[Code change snippets]
+--
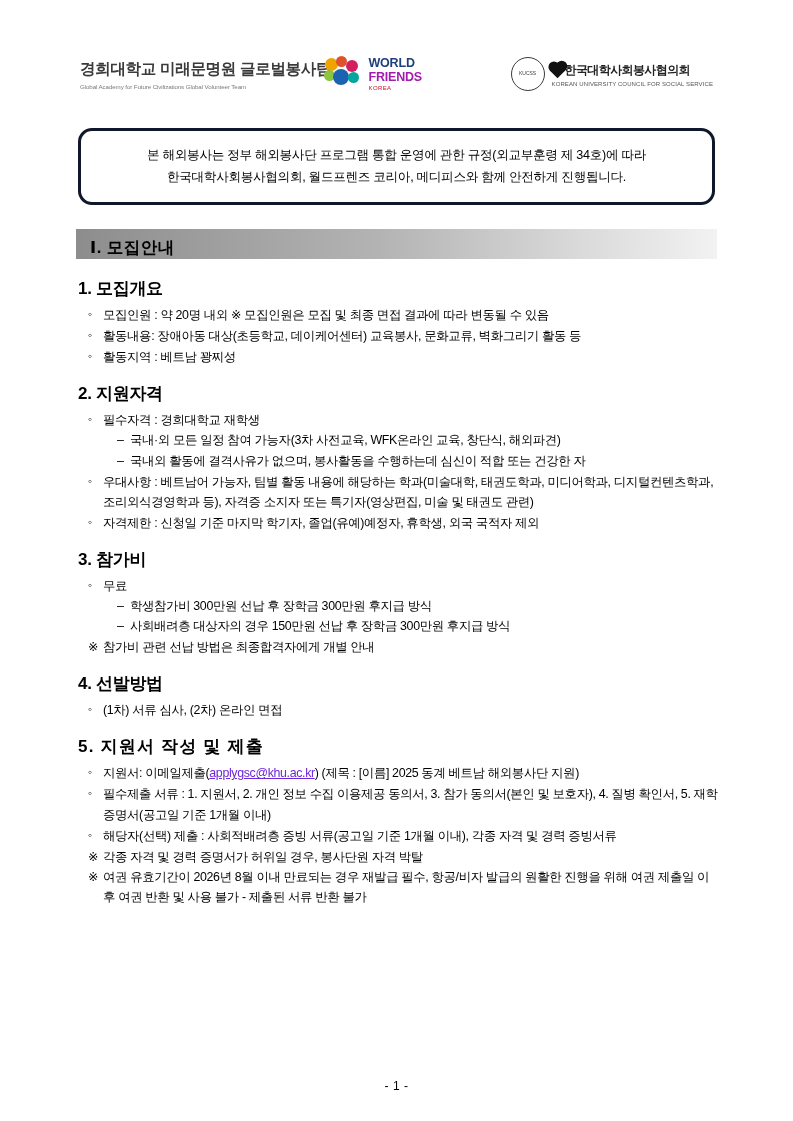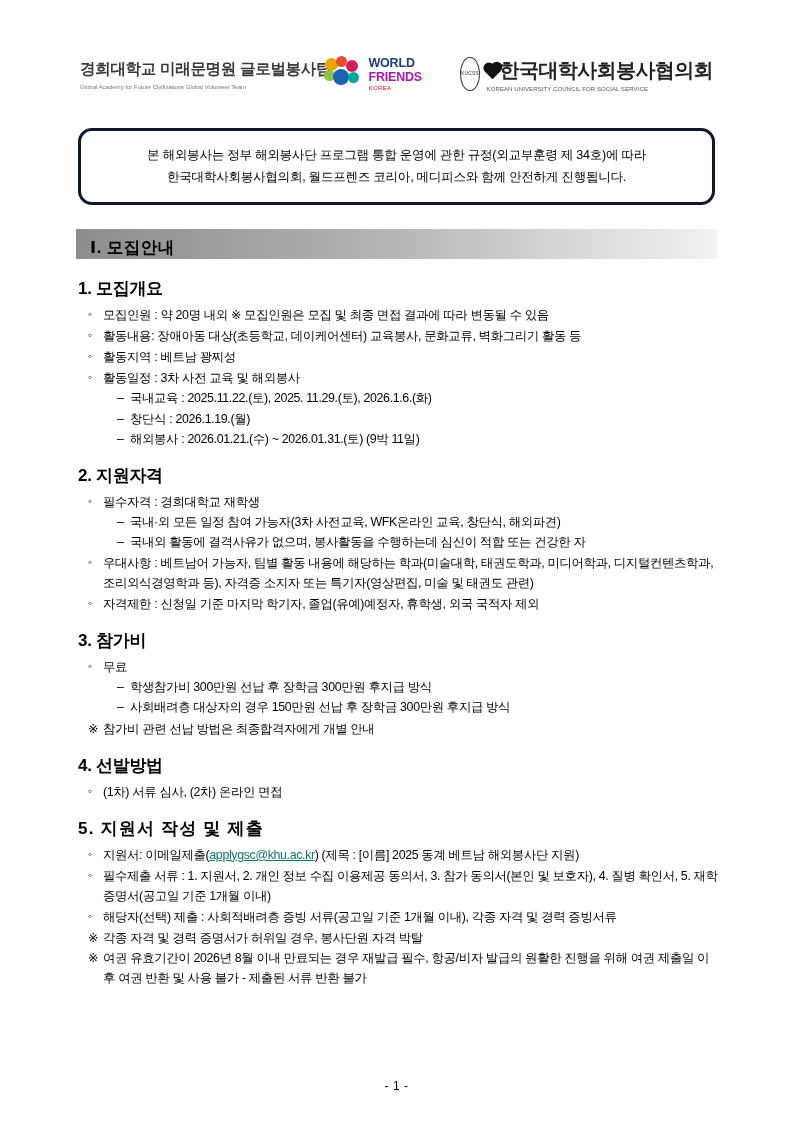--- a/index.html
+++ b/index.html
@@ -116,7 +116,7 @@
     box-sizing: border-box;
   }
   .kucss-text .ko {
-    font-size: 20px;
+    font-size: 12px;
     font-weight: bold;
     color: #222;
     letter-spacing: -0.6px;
+--
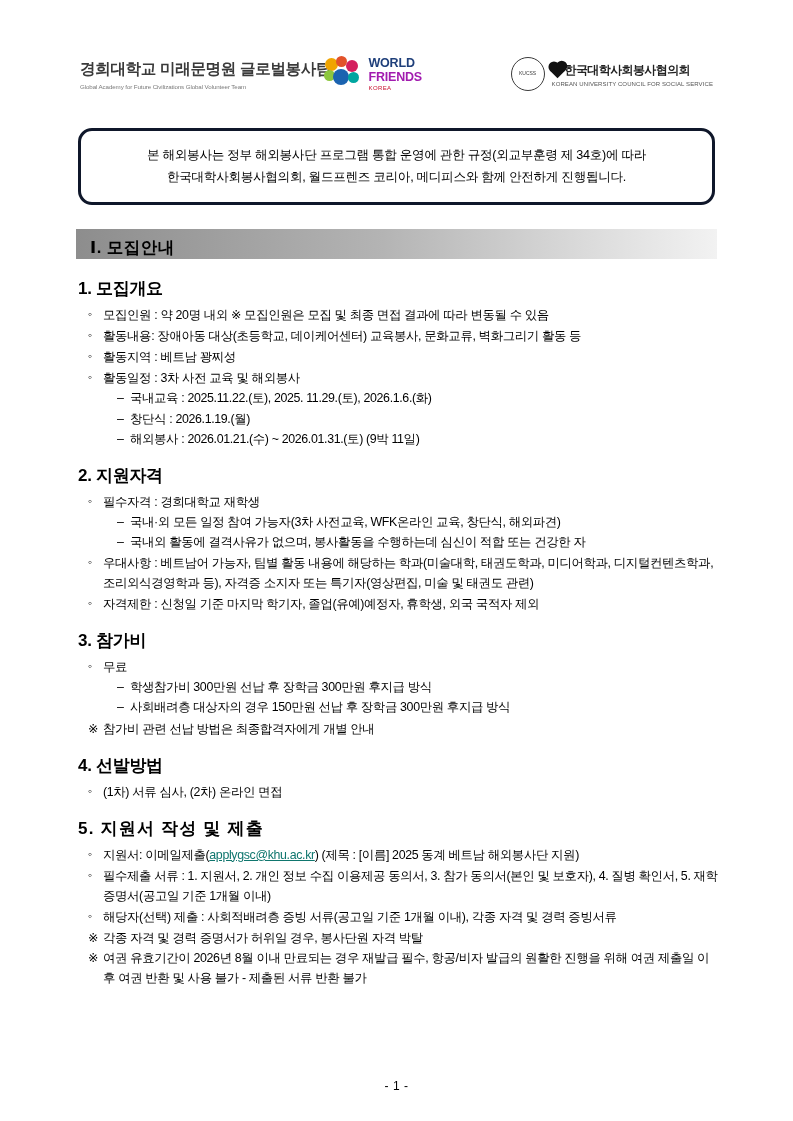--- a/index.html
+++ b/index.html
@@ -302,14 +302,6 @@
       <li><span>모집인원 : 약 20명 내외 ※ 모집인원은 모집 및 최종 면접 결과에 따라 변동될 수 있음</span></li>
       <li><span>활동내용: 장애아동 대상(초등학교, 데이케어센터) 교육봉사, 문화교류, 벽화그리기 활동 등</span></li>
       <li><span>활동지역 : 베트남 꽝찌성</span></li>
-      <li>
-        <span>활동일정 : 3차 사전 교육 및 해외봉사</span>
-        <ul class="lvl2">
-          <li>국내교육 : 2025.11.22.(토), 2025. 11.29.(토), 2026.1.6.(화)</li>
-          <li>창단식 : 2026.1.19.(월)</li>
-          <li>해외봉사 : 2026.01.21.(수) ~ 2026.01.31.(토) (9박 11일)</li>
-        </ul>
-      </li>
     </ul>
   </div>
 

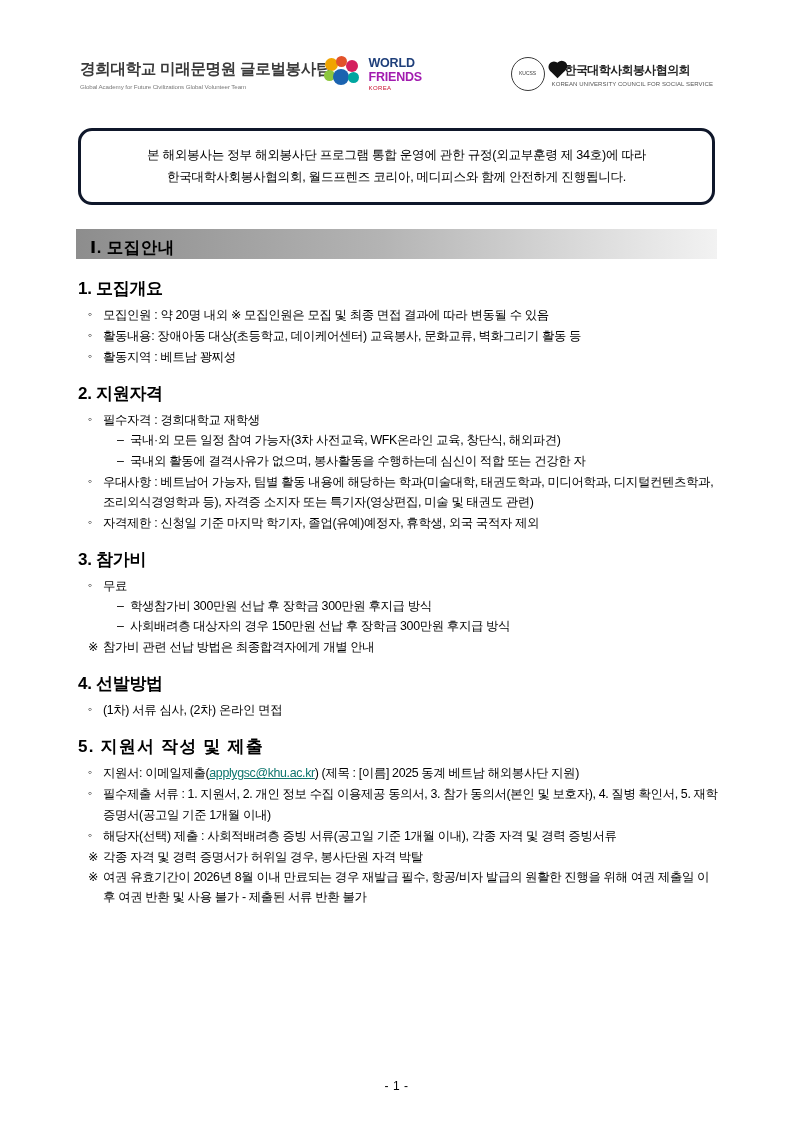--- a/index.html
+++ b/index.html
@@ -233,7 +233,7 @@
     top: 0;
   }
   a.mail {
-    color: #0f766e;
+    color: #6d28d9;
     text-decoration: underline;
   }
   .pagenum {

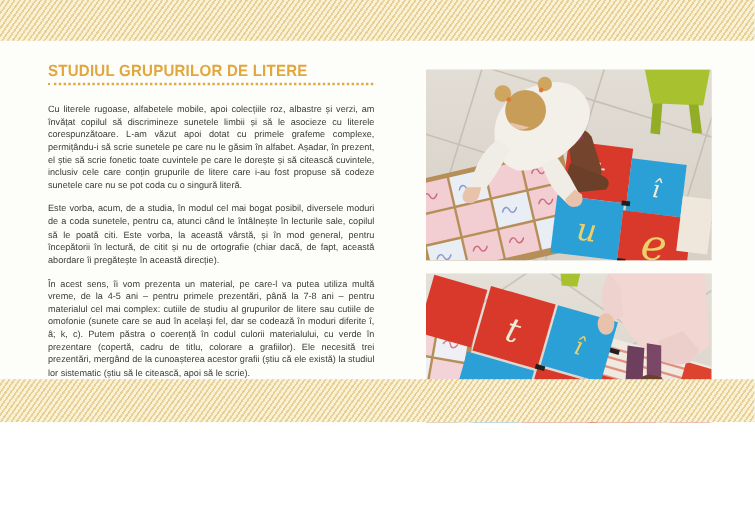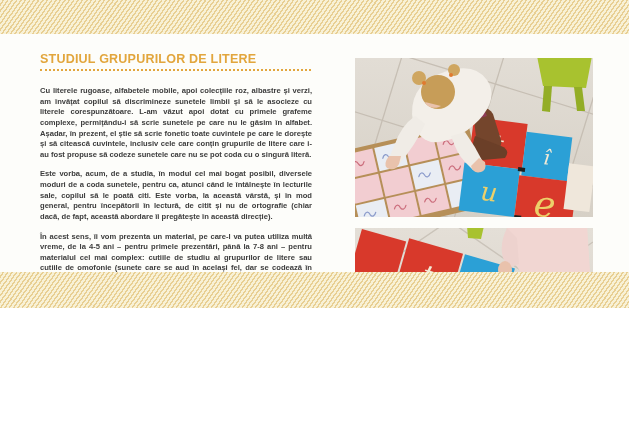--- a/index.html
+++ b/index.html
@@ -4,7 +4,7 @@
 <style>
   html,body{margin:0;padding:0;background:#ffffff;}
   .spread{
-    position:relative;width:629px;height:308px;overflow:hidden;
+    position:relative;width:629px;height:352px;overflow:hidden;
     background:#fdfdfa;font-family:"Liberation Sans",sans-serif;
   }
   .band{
+--
### WHAT TO PRODUCE
Could you give the number of lines in the data above that contain the string "height", with no other words?

### ANSWER FOR THE TASK
2